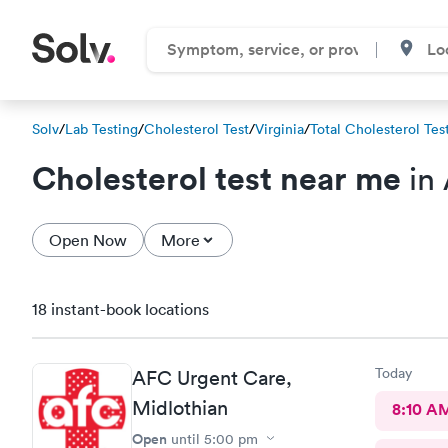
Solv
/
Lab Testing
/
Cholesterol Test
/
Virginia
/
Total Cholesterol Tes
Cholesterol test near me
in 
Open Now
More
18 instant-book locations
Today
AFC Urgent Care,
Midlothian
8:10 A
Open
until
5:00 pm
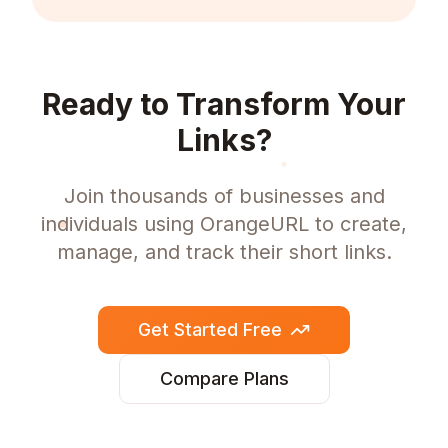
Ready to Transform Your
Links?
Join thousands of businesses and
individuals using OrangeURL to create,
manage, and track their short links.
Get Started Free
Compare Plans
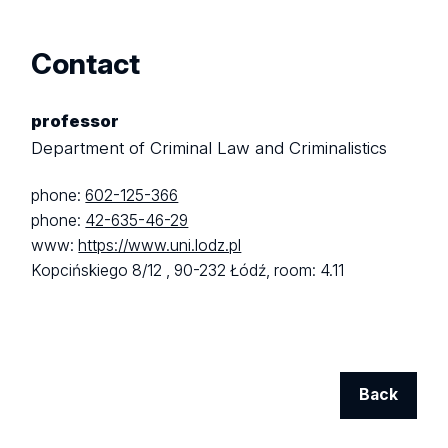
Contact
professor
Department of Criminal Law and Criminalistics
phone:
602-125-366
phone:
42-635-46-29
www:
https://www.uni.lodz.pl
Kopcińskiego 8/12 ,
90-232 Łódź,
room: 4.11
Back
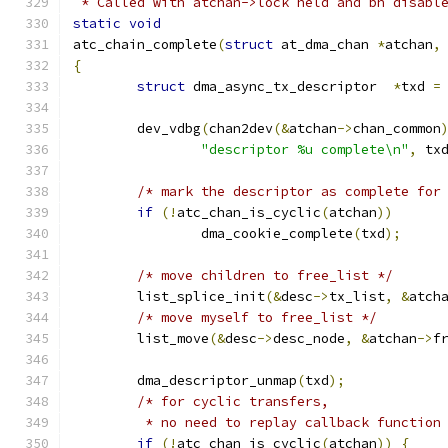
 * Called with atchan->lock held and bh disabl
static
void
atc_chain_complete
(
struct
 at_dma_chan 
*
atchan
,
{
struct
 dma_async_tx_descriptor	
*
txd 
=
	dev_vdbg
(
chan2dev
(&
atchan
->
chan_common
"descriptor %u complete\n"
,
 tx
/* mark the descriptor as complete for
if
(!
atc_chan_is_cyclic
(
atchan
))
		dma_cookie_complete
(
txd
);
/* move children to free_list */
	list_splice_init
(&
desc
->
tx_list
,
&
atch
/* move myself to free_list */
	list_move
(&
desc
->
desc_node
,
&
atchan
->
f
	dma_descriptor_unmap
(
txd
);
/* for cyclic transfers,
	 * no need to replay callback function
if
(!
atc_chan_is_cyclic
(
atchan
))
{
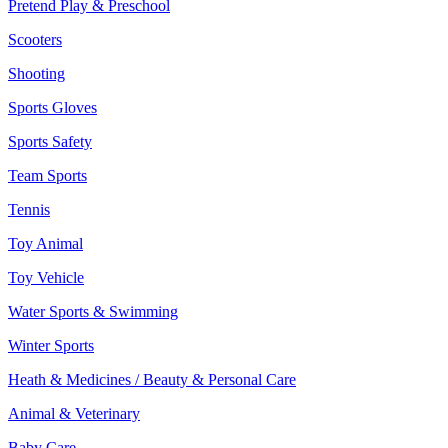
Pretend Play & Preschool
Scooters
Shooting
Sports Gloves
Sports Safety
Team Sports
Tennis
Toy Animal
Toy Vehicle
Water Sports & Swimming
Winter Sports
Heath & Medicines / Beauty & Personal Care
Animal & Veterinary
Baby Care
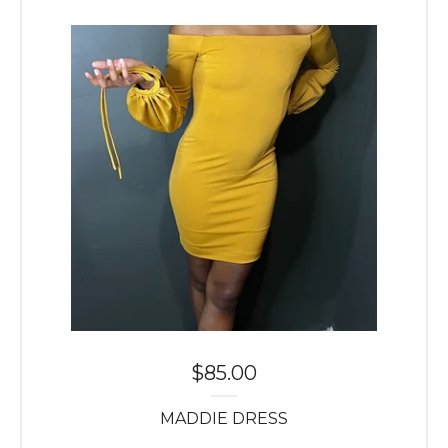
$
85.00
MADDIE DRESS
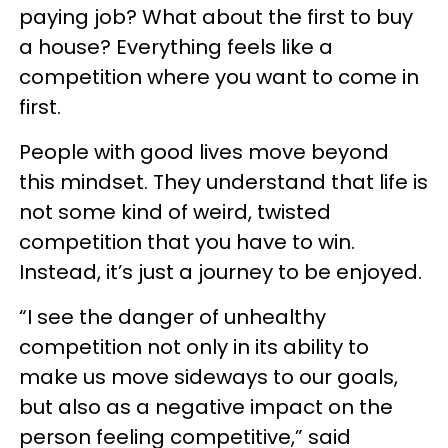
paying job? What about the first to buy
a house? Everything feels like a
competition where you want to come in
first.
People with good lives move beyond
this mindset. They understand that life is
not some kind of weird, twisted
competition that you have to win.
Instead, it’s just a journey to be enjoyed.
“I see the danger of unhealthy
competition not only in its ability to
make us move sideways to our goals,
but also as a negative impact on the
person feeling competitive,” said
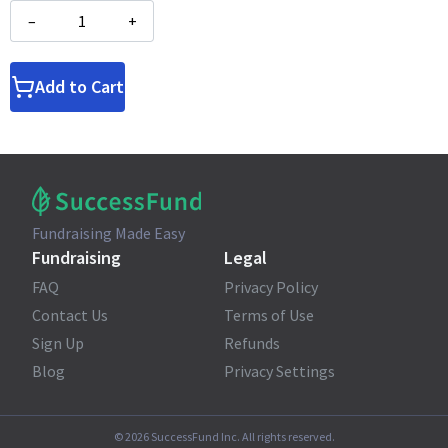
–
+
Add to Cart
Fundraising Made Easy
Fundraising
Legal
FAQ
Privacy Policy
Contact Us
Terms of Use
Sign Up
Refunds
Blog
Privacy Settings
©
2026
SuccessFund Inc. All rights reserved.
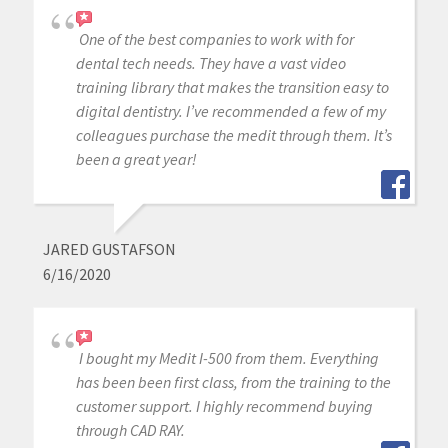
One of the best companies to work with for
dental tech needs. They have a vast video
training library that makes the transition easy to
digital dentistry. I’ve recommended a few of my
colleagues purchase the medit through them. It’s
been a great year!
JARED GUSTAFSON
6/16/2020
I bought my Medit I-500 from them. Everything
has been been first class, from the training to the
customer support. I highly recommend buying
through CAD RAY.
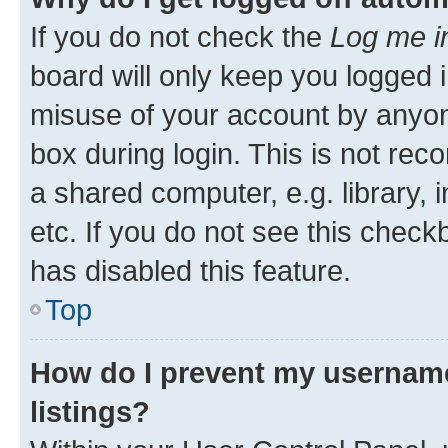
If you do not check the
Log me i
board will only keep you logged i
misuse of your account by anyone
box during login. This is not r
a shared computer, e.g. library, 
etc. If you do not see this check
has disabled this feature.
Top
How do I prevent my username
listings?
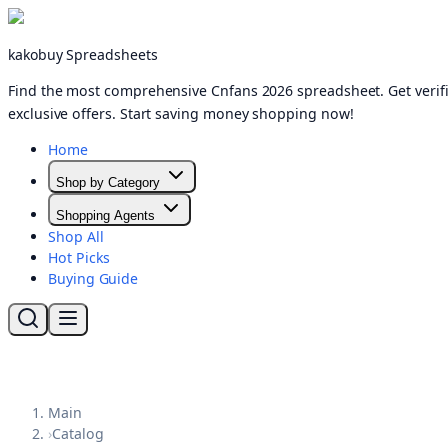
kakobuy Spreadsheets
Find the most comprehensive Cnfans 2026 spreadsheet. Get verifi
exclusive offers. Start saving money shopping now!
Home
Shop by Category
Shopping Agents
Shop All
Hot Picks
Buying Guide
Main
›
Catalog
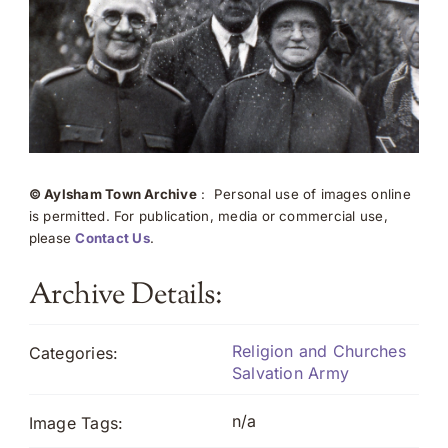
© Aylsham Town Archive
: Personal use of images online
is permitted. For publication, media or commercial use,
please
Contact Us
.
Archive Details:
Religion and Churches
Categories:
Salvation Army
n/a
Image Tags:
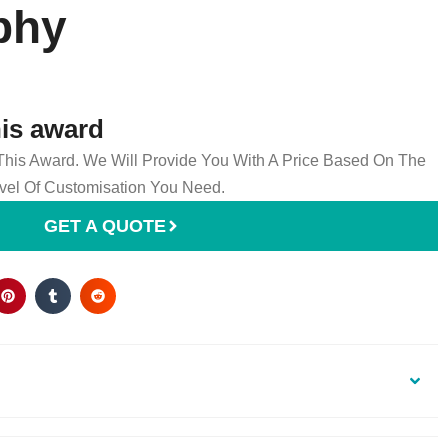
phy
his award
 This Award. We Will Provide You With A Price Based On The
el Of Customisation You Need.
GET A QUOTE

▬▬▬▬▬▬▬▬▬▬

■ Description of the task:
Retype the whole listing above exactly as written. Skip the pictures.

■ Solution to this problem:
Solv
/
Lab Testing
/
Cholesterol Test
/
Virginia
/
Total Cholesterol Tes
Cholesterol test near me
in 
Open Now
More
18 instant-book locations
Today
AFC Urgent Care,
Midlothian
8:10 A
Open
until
5:00 pm
Ready to Transform Your
Links?
Join thousands of businesses and
individuals using OrangeURL to create,
manage, and track their short links.
Get Started Free
Compare Plans
Contact
professor
Department of Criminal Law and Criminalistics
phone:
602-125-366
phone:
42-635-46-29
www:
https://www.uni.lodz.pl
Kopcińskiego 8/12 ,
90-232 Łódź,
room: 4.11
Back
 * Called with atchan->lock held and bh disabl
static
void
atc_chain_complete
(
struct
 at_dma_chan 
*
atchan
,
{
struct
 dma_async_tx_descriptor	
*
txd 
=
	dev_vdbg
(
chan2dev
(&
atchan
->
chan_common
"descriptor %u complete\n"
,
 tx
/* mark the descriptor as complete for
if
(!
atc_chan_is_cyclic
(
atchan
))
		dma_cookie_complete
(
txd
);
/* move children to free_list */
	list_splice_init
(&
desc
->
tx_list
,
&
atch
/* move myself to free_list */
	list_move
(&
desc
->
desc_node
,
&
atchan
->
f
	dma_descriptor_unmap
(
txd
);
/* for cyclic transfers,
	 * no need to replay callback function
if
(!
atc_chan_is_cyclic
(
atchan
))
{
Pretend Play & Preschool
Scooters
Shooting
Sports Gloves
Sports Safety
Team Sports
Tennis
Toy Animal
Toy Vehicle
Water Sports & Swimming
Winter Sports
Heath & Medicines / Beauty & Personal Care
Animal & Veterinary
Baby Care
$
85.00
MADDIE DRESS
paying job? What about the first to buy
a house? Everything feels like a
competition where you want to come in
first.
People with good lives move beyond
this mindset. They understand that life is
not some kind of weird, twisted
competition that you have to win.
Instead, it’s just a journey to be enjoyed.
“I see the danger of unhealthy
competition not only in its ability to
make us move sideways to our goals,
but also as a negative impact on the
person feeling competitive,” said
–
+
Add to Cart
Fundraising Made Easy
Fundraising
Legal
FAQ
Privacy Policy
Contact Us
Terms of Use
Sign Up
Refunds
Blog
Privacy Settings
©
2026
SuccessFund Inc. All rights reserved.
One of the best companies to work with for
dental tech needs. They have a vast video
training library that makes the transition easy to
digital dentistry. I’ve recommended a few of my
colleagues purchase the medit through them. It’s
been a great year!
JARED GUSTAFSON
6/16/2020
I bought my Medit I-500 from them. Everything
has been been first class, from the training to the
customer support. I highly recommend buying
through CAD RAY.
If you do not check the
Log me i
board will only keep you logged i
misuse of your account by anyone
box during login. This is not r
a shared computer, e.g. library, 
etc. If you do not see this check
has disabled this feature.
Top
How do I prevent my username
listings?
kakobuy Spreadsheets
Find the most comprehensive Cnfans 2026 spreadsheet. Get verifi
exclusive offers. Start saving money shopping now!
Home
Shop by Category
Shopping Agents
Shop All
Hot Picks
Buying Guide
Main
›
Catalog
© Aylsham Town Archive
: Personal use of images online
is permitted. For publication, media or commercial use,
please
Contact Us
.
Archive Details:
Religion and Churches
Categories:
Salvation Army
n/a
Image Tags:
phy
his award
 This Award. We Will Provide You With A Price Based On The
el Of Customisation You Need.
GET A QUOTE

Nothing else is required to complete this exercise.